** Entries supplied follows **

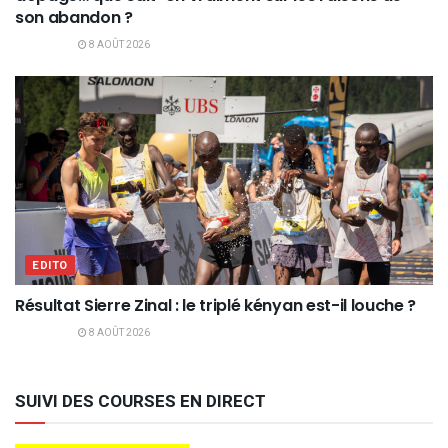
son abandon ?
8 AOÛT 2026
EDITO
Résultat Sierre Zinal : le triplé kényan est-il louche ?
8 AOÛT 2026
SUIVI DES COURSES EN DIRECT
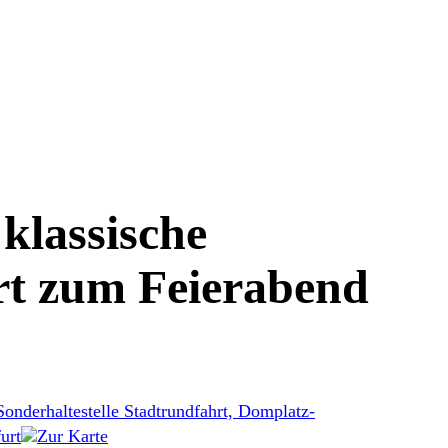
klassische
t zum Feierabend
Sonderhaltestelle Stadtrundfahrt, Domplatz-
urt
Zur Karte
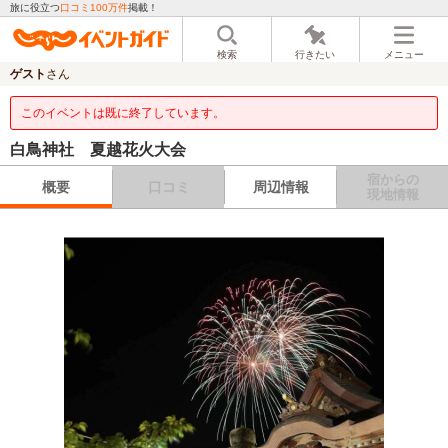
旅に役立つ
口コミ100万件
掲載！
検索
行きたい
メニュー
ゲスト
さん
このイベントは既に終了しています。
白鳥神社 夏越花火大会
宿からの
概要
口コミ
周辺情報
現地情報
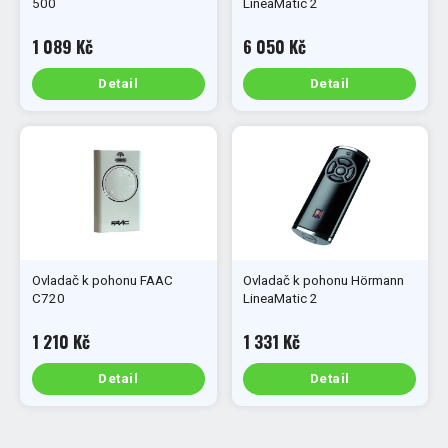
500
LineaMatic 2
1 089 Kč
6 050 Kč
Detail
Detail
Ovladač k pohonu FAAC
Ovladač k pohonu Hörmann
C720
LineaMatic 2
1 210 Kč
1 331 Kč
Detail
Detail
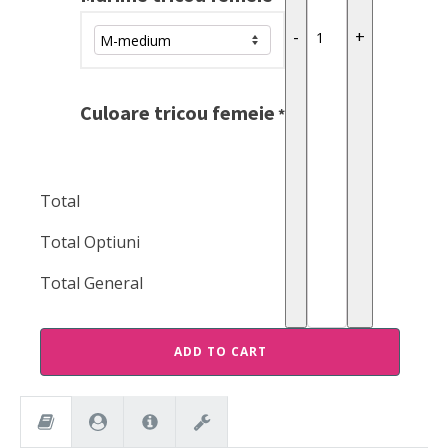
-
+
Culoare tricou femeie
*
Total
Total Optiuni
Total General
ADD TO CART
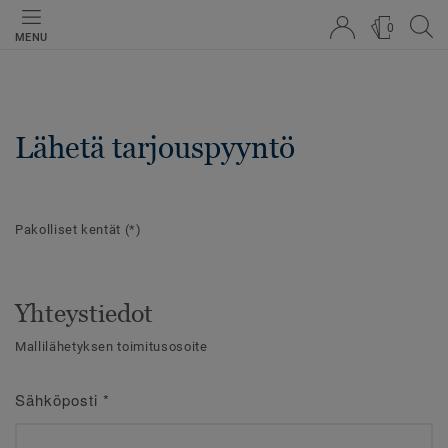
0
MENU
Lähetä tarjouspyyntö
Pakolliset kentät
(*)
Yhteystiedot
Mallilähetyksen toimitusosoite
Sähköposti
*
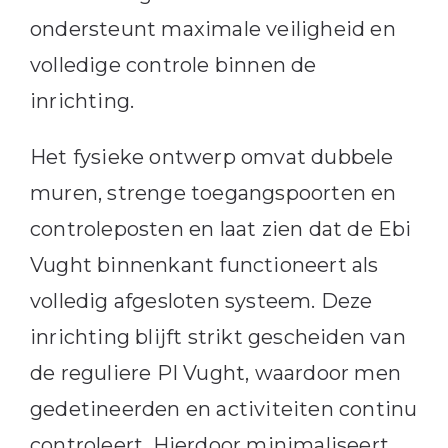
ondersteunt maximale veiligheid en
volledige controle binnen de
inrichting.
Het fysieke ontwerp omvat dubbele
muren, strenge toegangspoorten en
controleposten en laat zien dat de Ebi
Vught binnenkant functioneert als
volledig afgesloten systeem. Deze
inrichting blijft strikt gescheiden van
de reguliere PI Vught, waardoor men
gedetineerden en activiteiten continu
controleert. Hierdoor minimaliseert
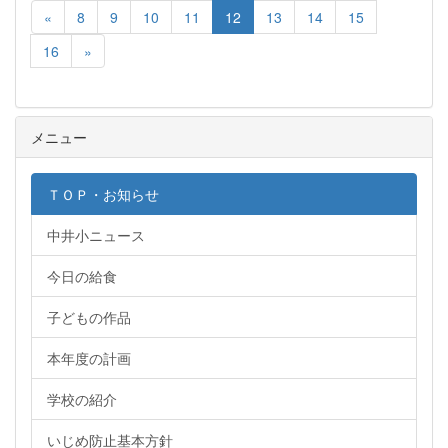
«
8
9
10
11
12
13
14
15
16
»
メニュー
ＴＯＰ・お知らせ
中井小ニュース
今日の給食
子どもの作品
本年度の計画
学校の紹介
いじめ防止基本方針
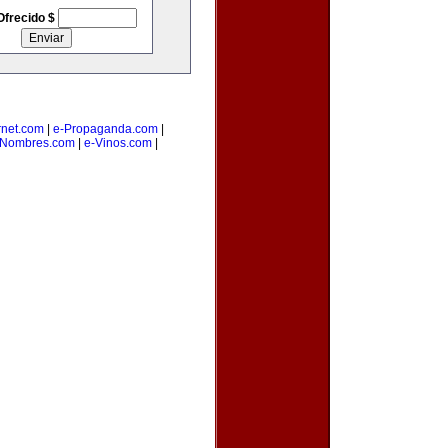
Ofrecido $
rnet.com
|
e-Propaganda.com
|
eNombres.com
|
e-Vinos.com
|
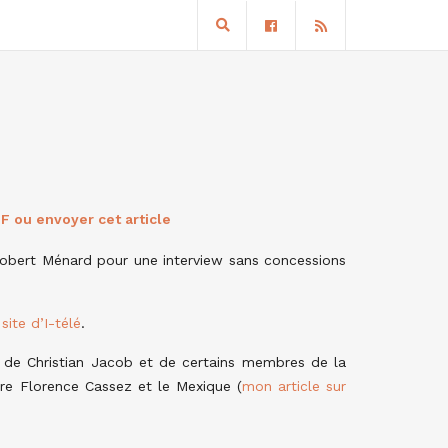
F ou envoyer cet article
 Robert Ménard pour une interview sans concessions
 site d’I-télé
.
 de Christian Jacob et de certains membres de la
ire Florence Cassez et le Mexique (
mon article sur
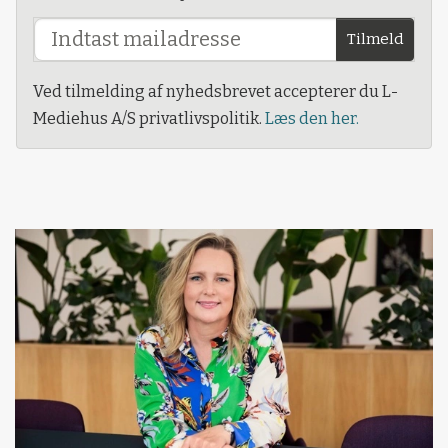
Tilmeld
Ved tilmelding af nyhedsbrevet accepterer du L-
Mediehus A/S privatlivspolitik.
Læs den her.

** End of Entries supplied **
** Entries supplied follows **

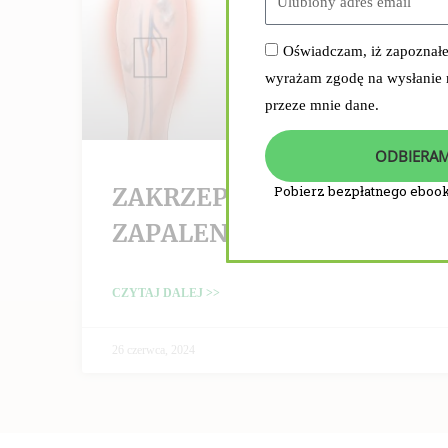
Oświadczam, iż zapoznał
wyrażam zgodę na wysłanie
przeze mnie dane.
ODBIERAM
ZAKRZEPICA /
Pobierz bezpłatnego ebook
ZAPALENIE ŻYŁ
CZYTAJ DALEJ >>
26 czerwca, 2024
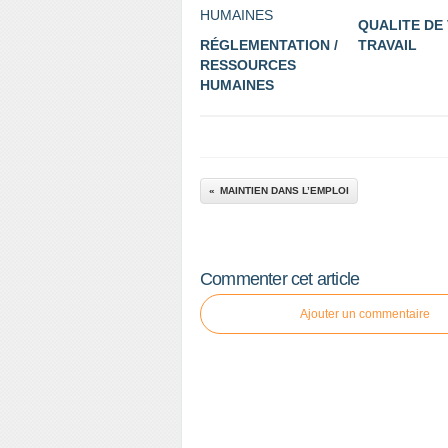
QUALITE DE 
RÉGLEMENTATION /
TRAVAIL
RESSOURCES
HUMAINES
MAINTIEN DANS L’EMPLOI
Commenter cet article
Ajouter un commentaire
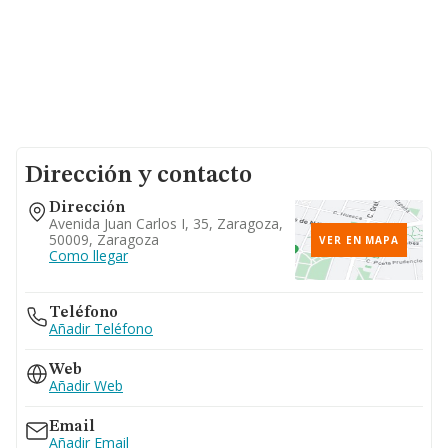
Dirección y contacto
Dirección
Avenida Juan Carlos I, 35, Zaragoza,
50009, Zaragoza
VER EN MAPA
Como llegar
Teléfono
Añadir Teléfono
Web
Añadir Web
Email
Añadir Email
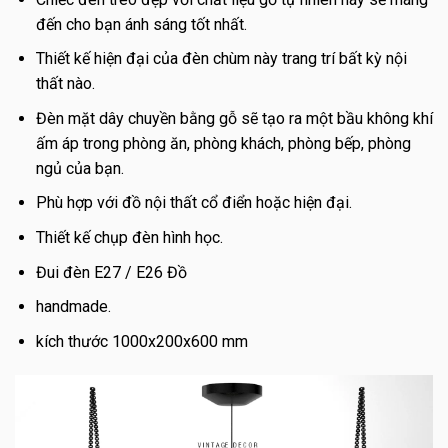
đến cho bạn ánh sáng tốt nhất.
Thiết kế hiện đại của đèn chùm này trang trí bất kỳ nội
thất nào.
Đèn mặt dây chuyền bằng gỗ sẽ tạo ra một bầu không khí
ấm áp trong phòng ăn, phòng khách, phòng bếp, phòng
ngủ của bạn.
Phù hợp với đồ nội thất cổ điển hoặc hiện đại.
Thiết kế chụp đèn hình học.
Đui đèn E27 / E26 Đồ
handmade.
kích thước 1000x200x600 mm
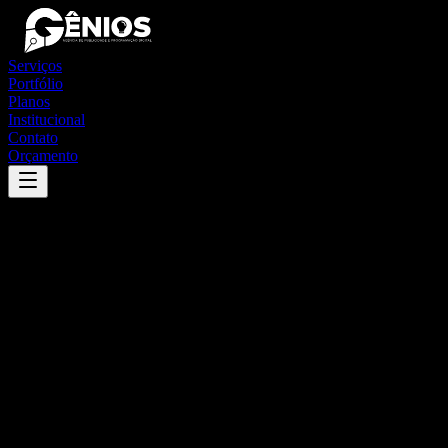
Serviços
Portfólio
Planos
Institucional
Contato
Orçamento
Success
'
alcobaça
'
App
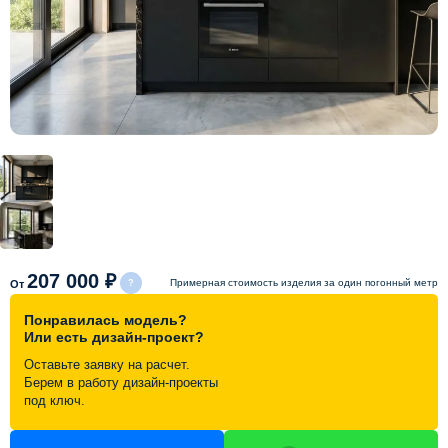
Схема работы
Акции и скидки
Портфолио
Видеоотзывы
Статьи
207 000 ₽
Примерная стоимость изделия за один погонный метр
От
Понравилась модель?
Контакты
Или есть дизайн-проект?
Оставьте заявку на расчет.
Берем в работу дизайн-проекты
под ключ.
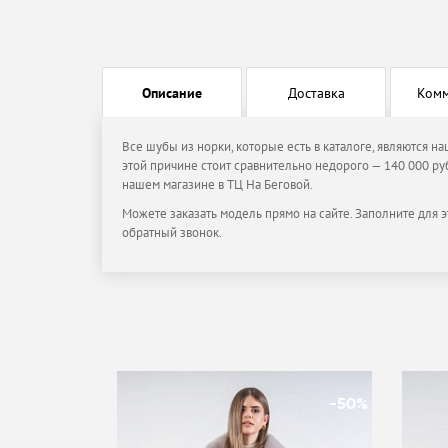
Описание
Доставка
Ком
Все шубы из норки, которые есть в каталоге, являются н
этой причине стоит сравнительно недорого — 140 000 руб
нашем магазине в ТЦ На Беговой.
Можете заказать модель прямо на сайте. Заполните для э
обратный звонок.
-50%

** End of Entries supplied **

● Task prompt
Extract every line in the listing above that contains the string "Ovladač", copying each one in full.

● Exercise answer
Ovladač k pohonu FAAC
Ovladač k pohonu Hörmann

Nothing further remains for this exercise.